O julgamento da ADPF n. 130, que decidiu pela não recepção da lei brasileira de imprensa pela Constituição de 1988, não foi uma exceção. O Partido Democrático Trabalhista (PDT), em sua petição inicial, fez eferência tão-somente, no tocante às fontes internacionais, à Declaração Universal de 1948. A Procuradoria Geral da União, em seu parecer, devidamente lembrou do Pacto de San José, mas não tocou na questão da censura prévia.
Os Ministros, em sua argumentação, em regra passaram por cima da internacionalização dos direitos humanos, no entanto prevista na própria Constituição, com exceção de Celso de Mello, que se referiu à Declaração de Chapultec. No entanto, mesmo ele deixou de mencionar os julgados da Corte Interamericana. Em um esquecimento de disposições do Pacto Internacional de Direitos Civis e Políticos e da Convenção Americana sobre Direitos Humanos, o Ministro Joaquim Barbosa afirmou que, sem a lei de imprensa, o Brasil deixaria de ter norma contra a propagação do preconceito de raça e de classe, “sem qualquer possibilidade de contraponto por parte dos grupos sociais eventualmente prejudicados.”
Diante dessas lacunas deixadas por esse julgamento, não admira que a censura judicial no Brasil prossiga, à revelia dos parâmetros do Direito Interamericano, que não são, o mais das vezes, sequer mencionados pelos julgadores e juristas.
[...]
No caso do Brasil, pode-se verificar que, apesar de a Constituição da República promulgada em 1988, em reação à censura institucionalizada da ditadura militar, ter proibido a censura, essa prática permaneceu com o apoio do Poder Judiciário.
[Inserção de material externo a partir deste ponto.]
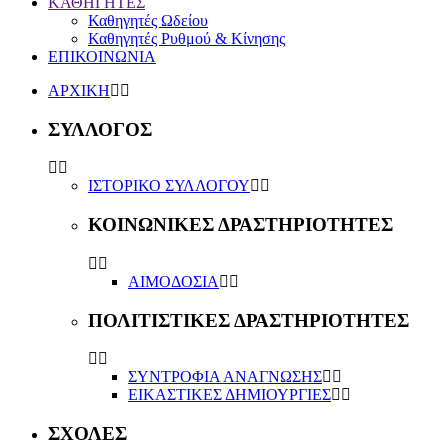
ΚΑΘΗΓΗΤΕΣ
Καθηγητές Ωδείου
Καθηγητές Ρυθμού & Κίνησης
ΕΠΙΚΟΙΝΩΝΙΑ
ΑΡΧΙΚΗ
ΣΥΛΛΟΓΟΣ
ΙΣΤΟΡΙΚΟ ΣΥΛΛΟΓΟΥ
ΚΟΙΝΩΝΙΚΕΣ ΔΡΑΣΤΗΡΙΟΤΗΤΕΣ
ΑΙΜΟΔΟΣΙΑ
ΠΟΛΙΤΙΣΤΙΚΕΣ ΔΡΑΣΤΗΡΙΟΤΗΤΕΣ
ΣΥΝΤΡΟΦΙΑ ΑΝΑΓΝΩΣΗΣ
ΕΙΚΑΣΤΙΚΕΣ ΔΗΜΙΟΥΡΓΙΕΣ
ΣΧΟΛΕΣ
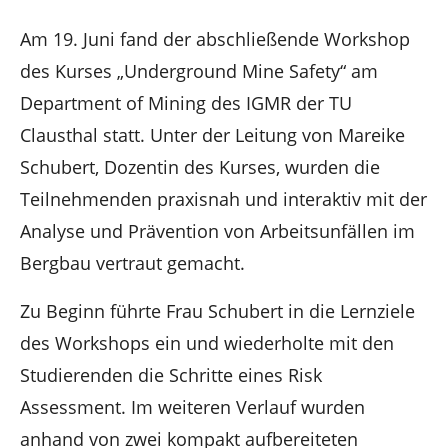
Am 19. Juni fand der abschließende Workshop
des Kurses „Underground Mine Safety“ am
Department of Mining des IGMR der TU
Clausthal statt. Unter der Leitung von Mareike
Schubert, Dozentin des Kurses, wurden die
Teilnehmenden praxisnah und interaktiv mit der
Analyse und Prävention von Arbeitsunfällen im
Bergbau vertraut gemacht.
Zu Beginn führte Frau Schubert in die Lernziele
des Workshops ein und wiederholte mit den
Studierenden die Schritte eines Risk
Assessment. Im weiteren Verlauf wurden
anhand von zwei kompakt aufbereiteten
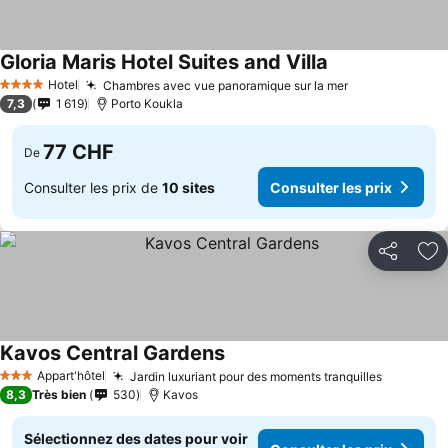
Gloria Maris Hotel Suites and Villa
Hotel
Chambres avec vue panoramique sur la mer
4 Étoiles
7,3
1 619
Porto Koukla
77 CHF
De
Consulter les prix de
10 sites
Consulter les prix
Partager
Aj
Kavos Central Gardens
Appart'hôtel
Jardin luxuriant pour des moments tranquilles
3 Étoiles
8,3
Très bien
530
Kavos
Sélectionnez des dates pour voir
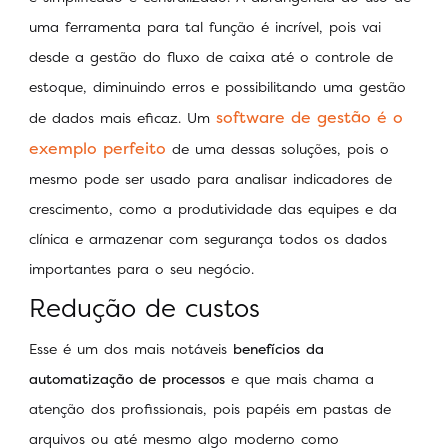
uma ferramenta para tal função é incrível, pois vai
desde a gestão do fluxo de caixa até o controle de
estoque, diminuindo erros e possibilitando uma gestão
software de gestão é o
de dados mais eficaz. Um
exemplo perfeito
de uma dessas soluções, pois o
mesmo pode ser usado para analisar indicadores de
crescimento, como a produtividade das equipes e da
clínica e armazenar com segurança todos os dados
importantes para o seu negócio.
Redução de custos
Esse é um dos mais notáveis
benefícios da
automatização de processos
e que mais chama a
atenção dos profissionais, pois papéis em pastas de
arquivos ou até mesmo algo moderno como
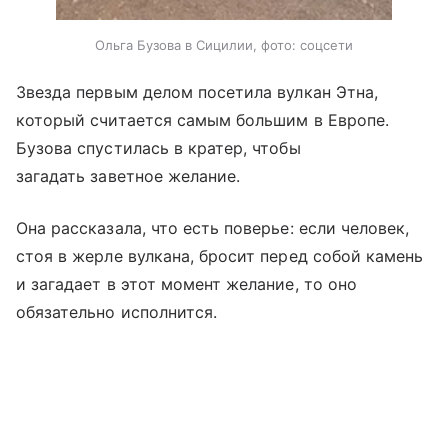
Ольга Бузова в Сицилии, фото: соцсети
Звезда первым делом посетила вулкан Этна,
который считается самым большим в Европе.
Бузова спустилась в кратер, чтобы
загадать заветное желание.
Она рассказала, что есть поверье: если человек,
стоя в жерле вулкана, бросит перед собой камень
и загадает в этот момент желание, то оно
обязательно исполнится.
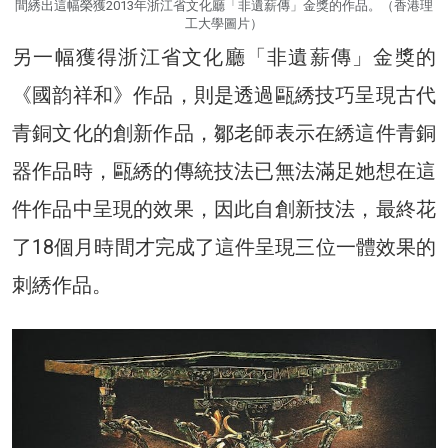
間綉出這幅榮獲2013年浙江省文化廳「非遺薪傳」金獎的作品。（香港理
工大學圖片）
另一幅獲得浙江省文化廳「非遺薪傳」金獎的
《國韵祥和》作品，則是透過甌綉技巧呈現古代
青銅文化的創新作品，鄒老師表示在綉這件青銅
器作品時，甌綉的傳統技法已無法滿足她想在這
件作品中呈現的效果，因此自創新技法，最終花
了18個月時間才完成了這件呈現三位一體效果的
刺綉作品。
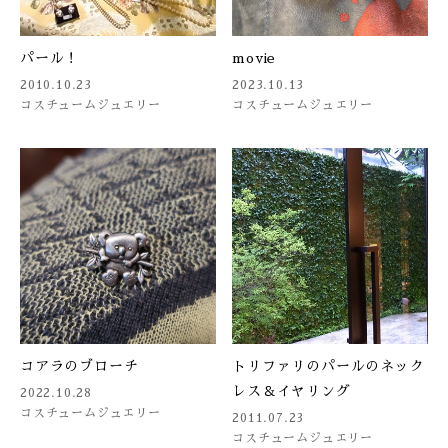
パール！
movie
2010.10.23
2023.10.13
コスチュームジュエリー
コスチュームジュエリー
コアラのブローチ
トリファリのパールのネック
レス＆イヤリング
2022.10.28
コスチュームジュエリー
2011.07.23
コスチュームジュエリー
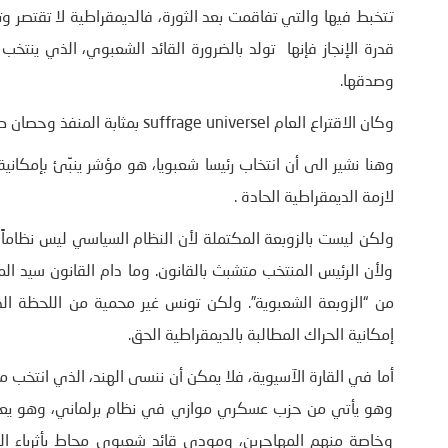
تتخبط فيها والتي تفاقمت بعد الثورة، فالديمقراطية لا تقتصر وت
قدرة الإنجاز فإنها تولد بالضرورة القائد الشعبوي، الذي ينتخب
وصدقها.
وكان الاقتراع العام suffrage universel بمثابة المنفذ وحصان طروادة الذي تسربت منه إمكانية قيام نظام شعبوي.
وهنا نشير الى أن انتخاب رئيسا شعبويا، هو مؤشر ينبِّئ بإمكاني
لازمة الديمقراطية الحادة .
ولكن ليست بالزوبعة المكتملة لأن النظام السياسي ليس نظاماً 
ولأن الرئيس المنتخب متشبث بالقانون. وما دام القانون سيد 
من “الزوبعة الشعبوية”. ولكن تونس غير محمية من اللحظة الديمق
إمكانية الحراك المطالبة بالديمقراطية الحق.
أما في القارة الآسيوية، فلا يمكن أن ننسى الهند، الذي انتخب مود
وهو يأتي من حزب عسكري موازي في نظام برلماني، وهو يعتم
وخاصة منهم المهاجرين، ومودي قائد شعبوي محاط بأثرياء اله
Trata-se de um problema de não recepção dessas normas provenientes do autoritarismo. No tocante à lei brasileira de imprensa, a lei n.o 5250 de 1967, editada durante a ditadura militar, o Supremo Tribunal Federal pôde recentemente decidir que ela não foi recepcionada pela Constituição de 1988, com o julgamento a ação de arguição de descumprimento de preceito fundamental (ADPF) n.o 130, proposta pelo Partido Democrático Trabalhista (PDT).
No entanto, isso não tem detido a censura judicial. O fundamento da continuidade é antes cultural do que normativo. Deve-se lembrar recente pesquisa que verificou que 66% dos magistrados na primeira instância da Justiça Estadual do Rio de Janeiro, comarca da Capital, nunca aplicaram a Convenção Americana de Direitos Humanos e 24% só o faziam raramente. 79% não estavam informados sobre o funcionamento dos sistemas da ONU e da OEA de proteção dos direitos humanos. 40% nunca estudaram a respeito de direitos humanos. No entanto, os resultados poderiam ter sido bem piores, se o universo da pesquisa não tivesse sido reduzido: quarenta por cento dos questionários não foram respondidos, seja porque o juiz se recusou, sem motivo, a respondê-lo, ou a receber o pesquisador, ou por ter declarado que o seu trabalho não tinha... relação com os direitos humanos (CUNHA..., 2005).
Essa cultura infensa aos direitos humanos conjuga-se com o provincianismo em relação ao direito internacional, uma vez que estes direitos estão internacionalizados, contrastando com a cultura jurídica predominante no Judiciário brasileiro.